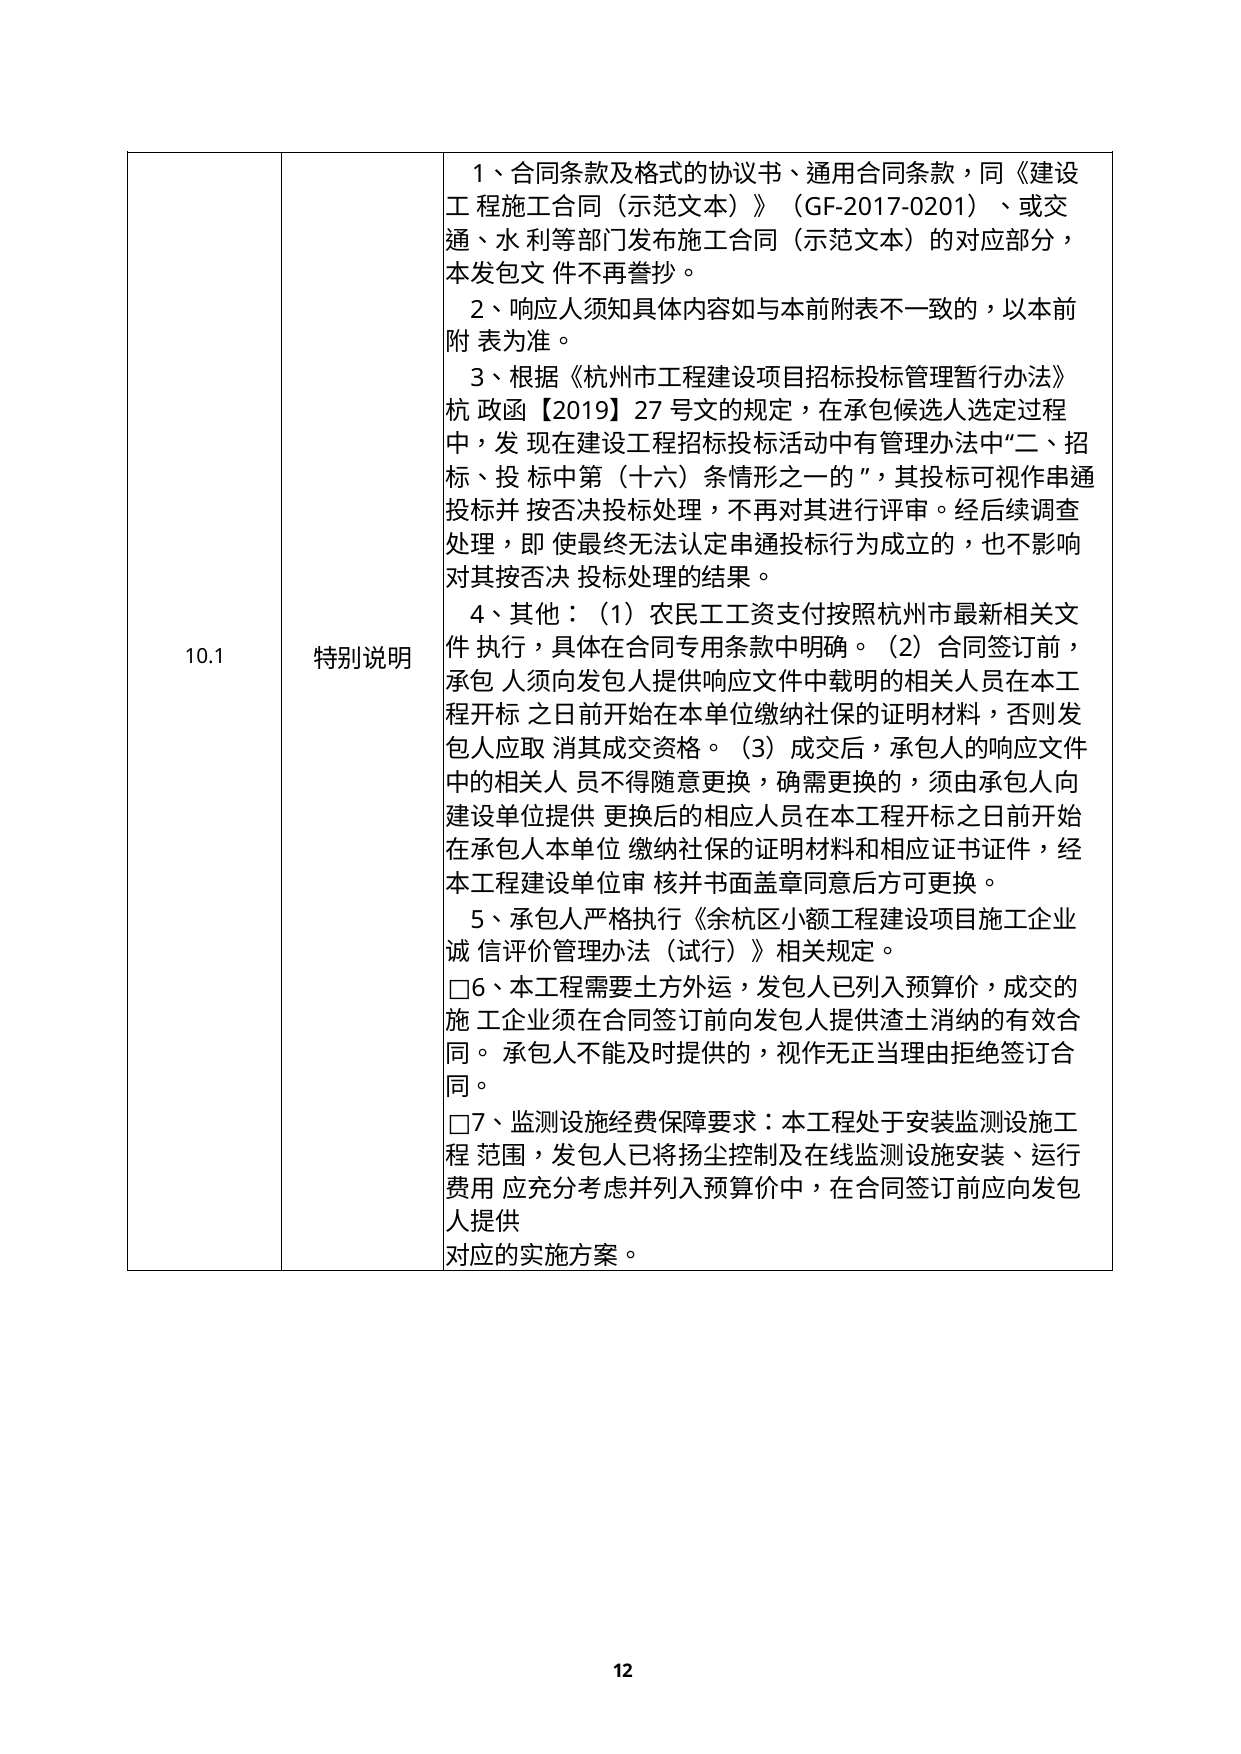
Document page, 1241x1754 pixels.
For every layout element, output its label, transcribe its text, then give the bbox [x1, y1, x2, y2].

table_header 1、合同条款及格式的协议书、通用合同条款，同《建设工 程施工合同（示范文本）》（GF-2017-0201）、或交通、水 利等部门发布施工合同（示范文本）的对应部分，本发包文 件不再誊抄。 2、响应人须知具体内容如与本前附表不一致的，以本前附 表为准。 3、根据《杭州市工程建设项目招标投标管理暂行办法》杭 政函【2019】27 号文的规定，在承包候选人选定过程中，发 现在建设工程招标投标活动中有管理办法中“二、招标、投 标中第（十六）条情形之一的 ”，其投标可视作串通投标并 按否决投标处理，不再对其进行评审。经后续调查处理，即 使最终无法认定串通投标行为成立的，也不影响对其按否决 投标处理的结果。 4、其他：（1）农民工工资支付按照杭州市最新相关文件 执行，具体在合同专用条款中明确。（2）合同签订前，承包 人须向发包人提供响应文件中载明的相关人员在本工程开标 之日前开始在本单位缴纳社保的证明材料，否则发包人应取 消其成交资格。（3）成交后，承包人的响应文件中的相关人 员不得随意更换，确需更换的，须由承包人向建设单位提供 更换后的相应人员在本工程开标之日前开始在承包人本单位 缴纳社保的证明材料和相应证书证件，经本工程建设单位审 核并书面盖章同意后方可更换。 5、承包人严格执行《余杭区小额工程建设项目施工企业诚 信评价管理办法（试行）》相关规定。 □6、本工程需要土方外运，发包人已列入预算价，成交的施 工企业须在合同签订前向发包人提供渣土消纳的有效合同。 承包人不能及时提供的，视作无正当理由拒绝签订合同。 □7、监测设施经费保障要求：本工程处于安装监测设施工程 范围，发包人已将扬尘控制及在线监测设施安装、运行费用 应充分考虑并列入预算价中，在合同签订前应向发包人提供 对应的实施方案。 [444, 153, 1112, 1270]
table_header 特别说明 [282, 153, 443, 1270]
table_header 10.1 [128, 153, 281, 1270]
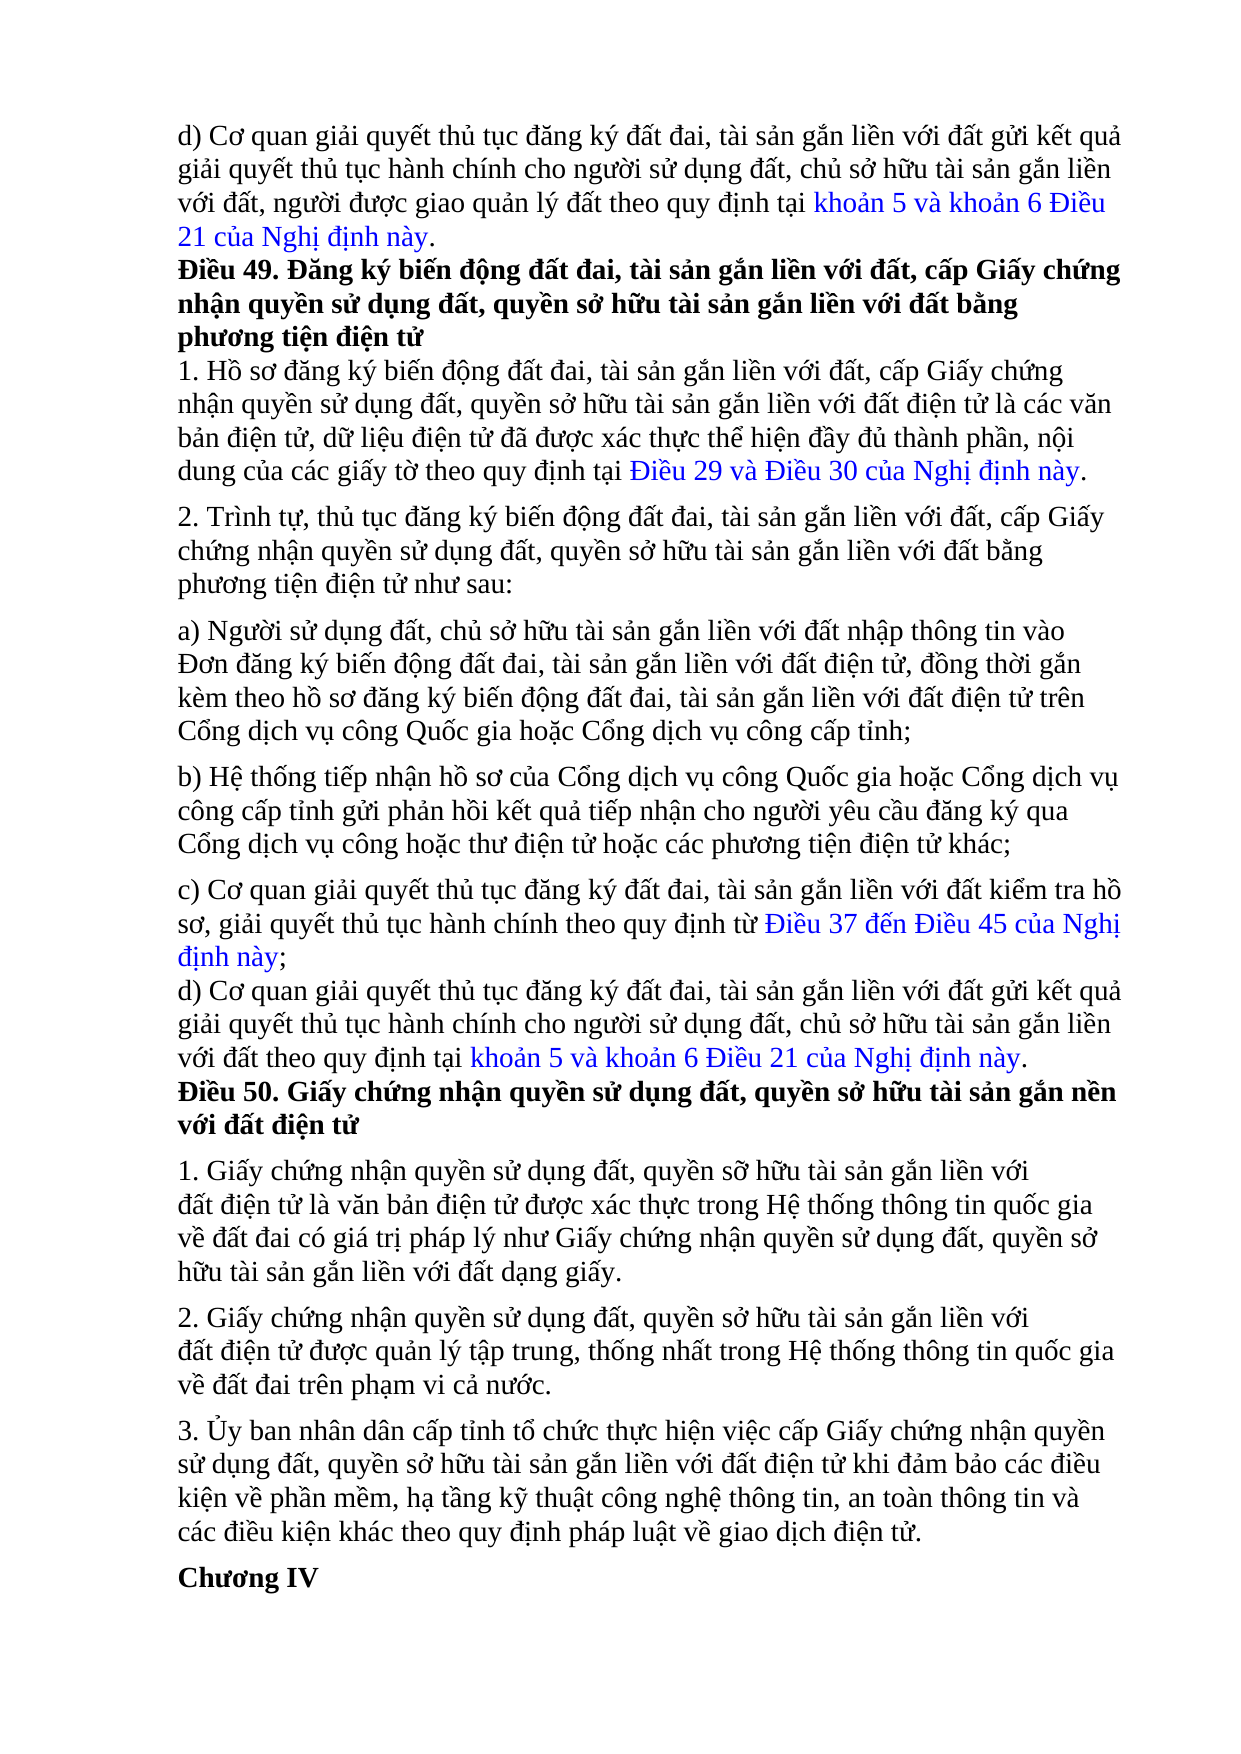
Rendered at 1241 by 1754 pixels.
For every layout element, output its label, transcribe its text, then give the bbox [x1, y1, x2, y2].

text 1. Giấy chứng nhận quyền sử dụng đất, quyền sỡ hữu tài sản gắn liền với đất điện tử là văn bản điện tử được xác thực trong Hệ thống thông tin quốc gia về đất đai có giá trị pháp lý như Giấy chứng nhận quyền sử dụng đất, quyền sở hữu tài sản gắn liền với đất dạng giấy. [177, 1153, 1122, 1287]
text a) Người sử dụng đất, chủ sở hữu tài sản gắn liền với đất nhập thông tin vào Đơn đăng ký biến động đất đai, tài sản gắn liền với đất điện tử, đồng thời gắn kèm theo hồ sơ đăng ký biến động đất đai, tài sản gắn liền với đất điện tử trên Cổng dịch vụ công Quốc gia hoặc Cổng dịch vụ công cấp tỉnh; [177, 613, 1122, 747]
text b) Hệ thống tiếp nhận hồ sơ của Cổng dịch vụ công Quốc gia hoặc Cổng dịch vụ công cấp tỉnh gửi phản hồi kết quả tiếp nhận cho người yêu cầu đăng ký qua Cổng dịch vụ công hoặc thư điện tử hoặc các phương tiện điện tử khác; [177, 759, 1122, 860]
text 1. Hồ sơ đăng ký biến động đất đai, tài sản gắn liền với đất, cấp Giấy chứng nhận quyền sử dụng đất, quyền sở hữu tài sản gắn liền với đất điện tử là các văn bản điện tử, dữ liệu điện tử đã được xác thực thể hiện đầy đủ thành phần, nội dung của các giấy tờ theo quy định tại Điều 29 và Điều 30 của Nghị định này. [177, 353, 1122, 487]
text Điều 50. Giấy chứng nhận quyền sử dụng đất, quyền sở hữu tài sản gắn nền với đất điện tử [177, 1074, 1122, 1141]
text d) Cơ quan giải quyết thủ tục đăng ký đất đai, tài sản gắn liền với đất gửi kết quả giải quyết thủ tục hành chính cho người sử dụng đất, chủ sở hữu tài sản gắn liền với đất theo quy định tại khoản 5 và khoản 6 Điều 21 của Nghị định này. [177, 973, 1122, 1074]
text 2. Trình tự, thủ tục đăng ký biến động đất đai, tài sản gắn liền với đất, cấp Giấy chứng nhận quyền sử dụng đất, quyền sở hữu tài sản gắn liền với đất bằng phương tiện điện tử như sau: [177, 499, 1122, 600]
text c) Cơ quan giải quyết thủ tục đăng ký đất đai, tài sản gắn liền với đất kiểm tra hồ sơ, giải quyết thủ tục hành chính theo quy định từ Điều 37 đến Điều 45 của Nghị định này; [177, 872, 1122, 973]
text Chương IV [177, 1560, 1122, 1593]
text 3. Ủy ban nhân dân cấp tỉnh tổ chức thực hiện việc cấp Giấy chứng nhận quyền sử dụng đất, quyền sở hữu tài sản gắn liền với đất điện tử khi đảm bảo các điều kiện về phần mềm, hạ tầng kỹ thuật công nghệ thông tin, an toàn thông tin và các điều kiện khác theo quy định pháp luật về giao dịch điện tử. [177, 1413, 1122, 1547]
text 2. Giấy chứng nhận quyền sử dụng đất, quyền sở hữu tài sản gắn liền với đất điện tử được quản lý tập trung, thống nhất trong Hệ thống thông tin quốc gia về đất đai trên phạm vi cả nước. [177, 1300, 1122, 1401]
text d) Cơ quan giải quyết thủ tục đăng ký đất đai, tài sản gắn liền với đất gửi kết quả giải quyết thủ tục hành chính cho người sử dụng đất, chủ sở hữu tài sản gắn liền với đất, người được giao quản lý đất theo quy định tại khoản 5 và khoản 6 Điều 21 của Nghị định này. [177, 118, 1122, 252]
text Điều 49. Đăng ký biến động đất đai, tài sản gắn liền với đất, cấp Giấy chứng nhận quyền sử dụng đất, quyền sở hữu tài sản gắn liền với đất bằng phương tiện điện tử [177, 252, 1122, 353]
● ● ● ● ● ● ●
■ How to complete this task
I would like the data above transcribed exactly, with its pictures left out.

■ Reply
Document page, 1241x1754 pixels.
For every layout element, output its label, transcribe its text, then give the bbox [x1, y1, x2, y2].

table_header 1、合同条款及格式的协议书、通用合同条款，同《建设工 程施工合同（示范文本）》（GF-2017-0201）、或交通、水 利等部门发布施工合同（示范文本）的对应部分，本发包文 件不再誊抄。 2、响应人须知具体内容如与本前附表不一致的，以本前附 表为准。 3、根据《杭州市工程建设项目招标投标管理暂行办法》杭 政函【2019】27 号文的规定，在承包候选人选定过程中，发 现在建设工程招标投标活动中有管理办法中“二、招标、投 标中第（十六）条情形之一的 ”，其投标可视作串通投标并 按否决投标处理，不再对其进行评审。经后续调查处理，即 使最终无法认定串通投标行为成立的，也不影响对其按否决 投标处理的结果。 4、其他：（1）农民工工资支付按照杭州市最新相关文件 执行，具体在合同专用条款中明确。（2）合同签订前，承包 人须向发包人提供响应文件中载明的相关人员在本工程开标 之日前开始在本单位缴纳社保的证明材料，否则发包人应取 消其成交资格。（3）成交后，承包人的响应文件中的相关人 员不得随意更换，确需更换的，须由承包人向建设单位提供 更换后的相应人员在本工程开标之日前开始在承包人本单位 缴纳社保的证明材料和相应证书证件，经本工程建设单位审 核并书面盖章同意后方可更换。 5、承包人严格执行《余杭区小额工程建设项目施工企业诚 信评价管理办法（试行）》相关规定。 □6、本工程需要土方外运，发包人已列入预算价，成交的施 工企业须在合同签订前向发包人提供渣土消纳的有效合同。 承包人不能及时提供的，视作无正当理由拒绝签订合同。 □7、监测设施经费保障要求：本工程处于安装监测设施工程 范围，发包人已将扬尘控制及在线监测设施安装、运行费用 应充分考虑并列入预算价中，在合同签订前应向发包人提供 对应的实施方案。 [444, 153, 1112, 1270]
table_header 特别说明 [282, 153, 443, 1270]
table_header 10.1 [128, 153, 281, 1270]
Rendered at 1241 by 1754 pixels.
For every layout element, output its label, transcribe its text, then give the bbox [x1, y1, x2, y2].

text 1. Giấy chứng nhận quyền sử dụng đất, quyền sỡ hữu tài sản gắn liền với đất điện tử là văn bản điện tử được xác thực trong Hệ thống thông tin quốc gia về đất đai có giá trị pháp lý như Giấy chứng nhận quyền sử dụng đất, quyền sở hữu tài sản gắn liền với đất dạng giấy. [177, 1153, 1122, 1287]
text a) Người sử dụng đất, chủ sở hữu tài sản gắn liền với đất nhập thông tin vào Đơn đăng ký biến động đất đai, tài sản gắn liền với đất điện tử, đồng thời gắn kèm theo hồ sơ đăng ký biến động đất đai, tài sản gắn liền với đất điện tử trên Cổng dịch vụ công Quốc gia hoặc Cổng dịch vụ công cấp tỉnh; [177, 613, 1122, 747]
text b) Hệ thống tiếp nhận hồ sơ của Cổng dịch vụ công Quốc gia hoặc Cổng dịch vụ công cấp tỉnh gửi phản hồi kết quả tiếp nhận cho người yêu cầu đăng ký qua Cổng dịch vụ công hoặc thư điện tử hoặc các phương tiện điện tử khác; [177, 759, 1122, 860]
text 1. Hồ sơ đăng ký biến động đất đai, tài sản gắn liền với đất, cấp Giấy chứng nhận quyền sử dụng đất, quyền sở hữu tài sản gắn liền với đất điện tử là các văn bản điện tử, dữ liệu điện tử đã được xác thực thể hiện đầy đủ thành phần, nội dung của các giấy tờ theo quy định tại Điều 29 và Điều 30 của Nghị định này. [177, 353, 1122, 487]
text Điều 50. Giấy chứng nhận quyền sử dụng đất, quyền sở hữu tài sản gắn nền với đất điện tử [177, 1074, 1122, 1141]
text d) Cơ quan giải quyết thủ tục đăng ký đất đai, tài sản gắn liền với đất gửi kết quả giải quyết thủ tục hành chính cho người sử dụng đất, chủ sở hữu tài sản gắn liền với đất theo quy định tại khoản 5 và khoản 6 Điều 21 của Nghị định này. [177, 973, 1122, 1074]
text 2. Trình tự, thủ tục đăng ký biến động đất đai, tài sản gắn liền với đất, cấp Giấy chứng nhận quyền sử dụng đất, quyền sở hữu tài sản gắn liền với đất bằng phương tiện điện tử như sau: [177, 499, 1122, 600]
text c) Cơ quan giải quyết thủ tục đăng ký đất đai, tài sản gắn liền với đất kiểm tra hồ sơ, giải quyết thủ tục hành chính theo quy định từ Điều 37 đến Điều 45 của Nghị định này; [177, 872, 1122, 973]
text Chương IV [177, 1560, 1122, 1593]
text 3. Ủy ban nhân dân cấp tỉnh tổ chức thực hiện việc cấp Giấy chứng nhận quyền sử dụng đất, quyền sở hữu tài sản gắn liền với đất điện tử khi đảm bảo các điều kiện về phần mềm, hạ tầng kỹ thuật công nghệ thông tin, an toàn thông tin và các điều kiện khác theo quy định pháp luật về giao dịch điện tử. [177, 1413, 1122, 1547]
text 2. Giấy chứng nhận quyền sử dụng đất, quyền sở hữu tài sản gắn liền với đất điện tử được quản lý tập trung, thống nhất trong Hệ thống thông tin quốc gia về đất đai trên phạm vi cả nước. [177, 1300, 1122, 1401]
text d) Cơ quan giải quyết thủ tục đăng ký đất đai, tài sản gắn liền với đất gửi kết quả giải quyết thủ tục hành chính cho người sử dụng đất, chủ sở hữu tài sản gắn liền với đất, người được giao quản lý đất theo quy định tại khoản 5 và khoản 6 Điều 21 của Nghị định này. [177, 118, 1122, 252]
text Điều 49. Đăng ký biến động đất đai, tài sản gắn liền với đất, cấp Giấy chứng nhận quyền sử dụng đất, quyền sở hữu tài sản gắn liền với đất bằng phương tiện điện tử [177, 252, 1122, 353]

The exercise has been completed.